An object starts from rest at the origin and moves along the x axis with a constant acceleration of 4m/s^2. Its average velocity as it goes from x=2m to x=8m is:

A. 1m/s
B. 2m/s
C. 3m/s
D. 5m/s
E. 6m/s

An object is released from rest and falls a distance H during the first second of time. How far will it fall during the next secondof time?

A. H
B. 2H
C. 3H
D. 4H
E. H^2

If an abject has a constatn acceleration of 3m/s^2. The displacement versus time graph for this object has a slope:?

A. that increases with time
B. that is constant
C. that decreases with time
D. of 3 m/s
E. of 3 m/s^2

What is your thinking on these? I am not much inclined to do them for you, but will be happy to critique thinking.

1.e

1a 2b 3c

To find the average velocity of an object as it goes from one position to another, we can use the formula:

average velocity = (final position - initial position) / time

For the first question, the object starts from rest at the origin, so its initial position is 0m and its final position is 8m. The time is not given, but since the object has a constant acceleration, we can use the formula:

final velocity = initial velocity + (acceleration * time)

Since the object starts from rest, the initial velocity is 0m/s. We can rearrange this formula to solve for time:

time = (final velocity - initial velocity) / acceleration

We know the acceleration is 4m/s^2, and the final velocity is the average velocity. So we can substitute the values into the equation:

time = (average velocity - 0) / 4

Simplifying, we get:

time = average velocity / 4

Now we can substitute this value of time into the first formula to find the average velocity:

average velocity = (8 - 0) / (average velocity / 4)

Simplifying further:

average velocity = (8 * 4) / average velocity

average velocity = 32 / average velocity

Multiplying both sides by average velocity:

average velocity^2 = 32

Taking the square root of both sides:

average velocity = √32

Since 32 can be simplified as 4 * 8, we have:

average velocity = √(4 * 8)

average velocity = √4 * √8

average velocity = 2 * √8

So the average velocity as the object goes from x=2m to x=8m is approximately 2 * 2.83 = 5.66m/s.

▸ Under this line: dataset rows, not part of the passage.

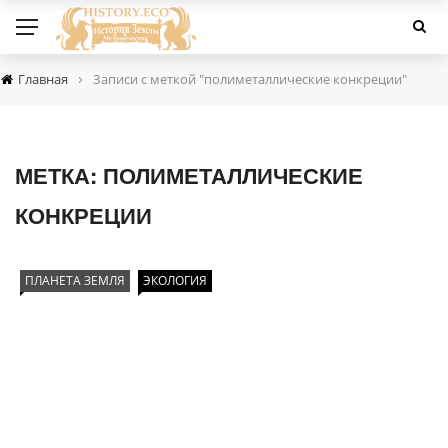
›
Главная
Записи с меткой "полиметаллические конкреции"
МЕТКА:
ПОЛИМЕТАЛЛИЧЕСКИЕ
КОНКРЕЦИИ
ПЛАНЕТА ЗЕМЛЯ
ЭКОЛОГИЯ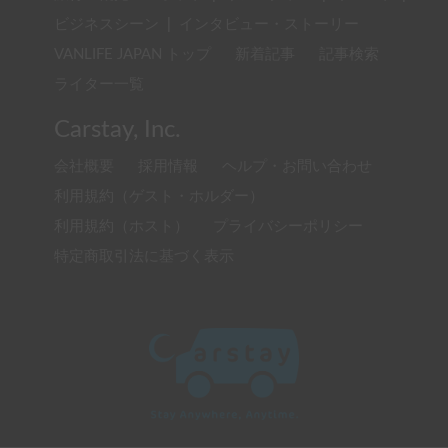
ビジネスシーン
|
インタビュー・ストーリー
VANLIFE JAPAN トップ
新着記事
記事検索
ライター一覧
Carstay, Inc.
会社概要
採用情報
ヘルプ・お問い合わせ
利用規約（ゲスト・ホルダー）
利用規約（ホスト）
プライバシーポリシー
特定商取引法に基づく表示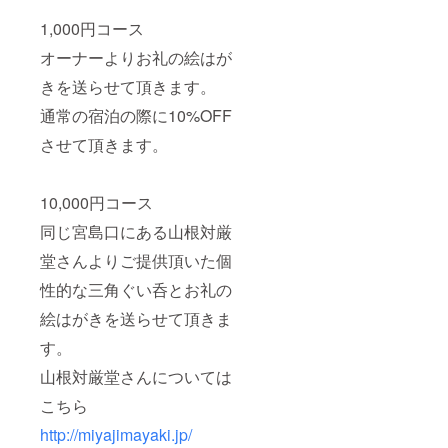
1,000円コース
オーナーよりお礼の絵はが
きを送らせて頂きます。
通常の宿泊の際に10%OFF
させて頂きます。
10,000円コース
同じ宮島口にある山根対厳
堂さんよりご提供頂いた個
性的な三角ぐい呑とお礼の
絵はがきを送らせて頂きま
す。
山根対厳堂さんについては
こちら
http://miyajimayaki.jp/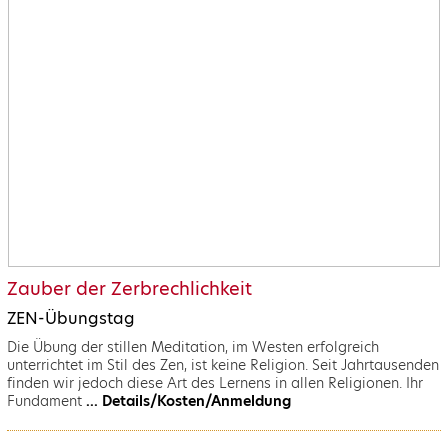
Zauber der Zerbrechlichkeit
ZEN-Übungstag
Die Übung der stillen Meditation, im Westen erfolgreich
unterrichtet im Stil des Zen, ist keine Religion. Seit Jahrtausenden
finden wir jedoch diese Art des Lernens in allen Religionen. Ihr
Fundament
... Details/Kosten/Anmeldung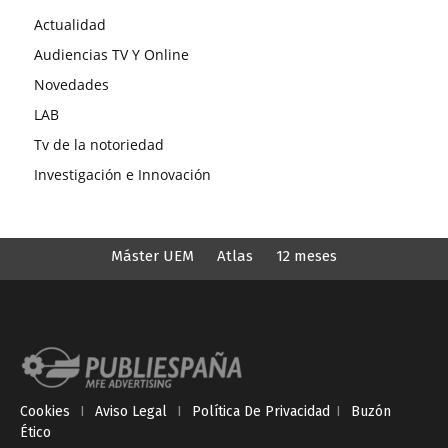
Actualidad
Audiencias TV Y Online
Novedades
LAB
Tv de la notoriedad
Investigación e Innovación
Máster UEM
Atlas
12 meses
Cookies
I
Aviso Legal
I
Política De Privacidad
I
Buzón
Ético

Therefore, the correct answer is D. 5m/s.

For the second question, when an object is released from rest and falls a distance H during the first second of time, we can use the equations of motion to find the distance it will fall during the next second.

The equation for the position of a falling object is:

position = initial position + (initial velocity * time) + (0.5 * acceleration * time^2)

Since the object is released from rest, the initial velocity is 0m/s. The acceleration due to gravity is approximately 9.8m/s^2. In the first second, time is 1 second, and the distance is H. So we can substitute these values into the equation:

H = 0 + (0 * 1) + (0.5 * 9.8 * 1^2)

H = 0 + 0 + (0.5 * 9.8 * 1)

H = 0 + 0 + 4.9

H = 4.9

Therefore, the object will fall a distance of 4.9 meters during the next second of time.

Thus, the correct answer is D. 4H.

For the third question, the slope of a displacement versus time graph represents the velocity of an object. Since the acceleration is constant at 3m/s^2, the velocity increases linearly with time.

Therefore, the correct answer is A. that increases with time.

I hope this helps! Let me know if you have any further questions.